Mark loves to talk about anything and everything related to surfing. With his articulate, witty rapid-fire delivery, sound effects thrown in to illustrate his points, he still sounds like the young man he was when he first came to Kauai, a down-to-earth, happy guy who is thrilled to be able to live to surf.

Now a surfboard shaper, making custom surfboards under his Papa Sau label, Mark lives with his wife, Louise, a Hawaiian woman, who is also a hula teacher. They make their home in Haena on the North Shore of Kauai.


Live To Surf


When I first came to Kauai in 1970, surfing was my life. It was surf, surf, surf, live to surf. That’s all my friends and I wanted to do. I felt like, “This is where I’m going to stay. I can’t leave. I’m going to figure this out one way or another.”

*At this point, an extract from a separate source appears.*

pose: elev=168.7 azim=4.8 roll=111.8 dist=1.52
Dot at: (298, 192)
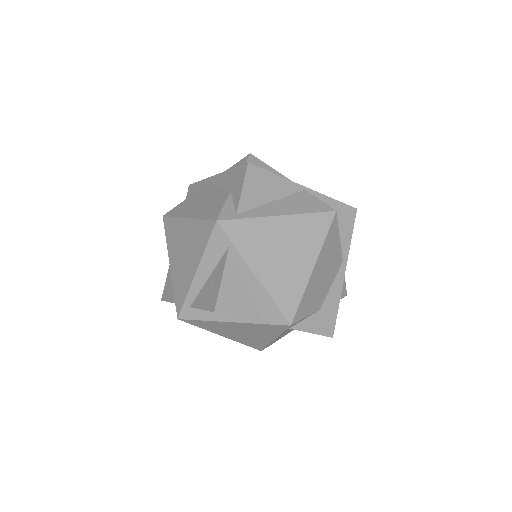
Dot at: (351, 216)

First we had to get a place to live. There were no places to rent. If you saw a surfer who had a place, you would say, “That guy is lucky! How did he do that?” There were no jobs either, only one restaurant near the end of the road in Haena named The Anchorage. They only had two waiters and two busboys. That’s all they needed.

I found a cottage on the beach near the restaurant for $150 per month. I called my friend Pierre, who was living in California, and said, “Come on over. I got a place on the beach, $75 apiece.”

I got a car to drive. It was a 1953 Plymouth. I got it for $35 bucks. I was living out here in the country — there was nothing out here on the North Shore then. I was about 21 years old, driving with no license, no nothing.

Pierre and I went into the Anchorage to apply to be busboys because the two waiter jobs were taken already. We had kind of longer hair. The owner says to us, “I can’t hire you with long hair. If you cut your hair, I probably could do it.” 

So we went right across the fence to our cottage and had Pierre’s girlfriend cut our hair, like bowl cuts. We looked like the Beatles. We went back over to the restaurant. The owner saw us and said, “Oh my God! You’ll do that for a job? You’re hired!” We were stoked to have a job.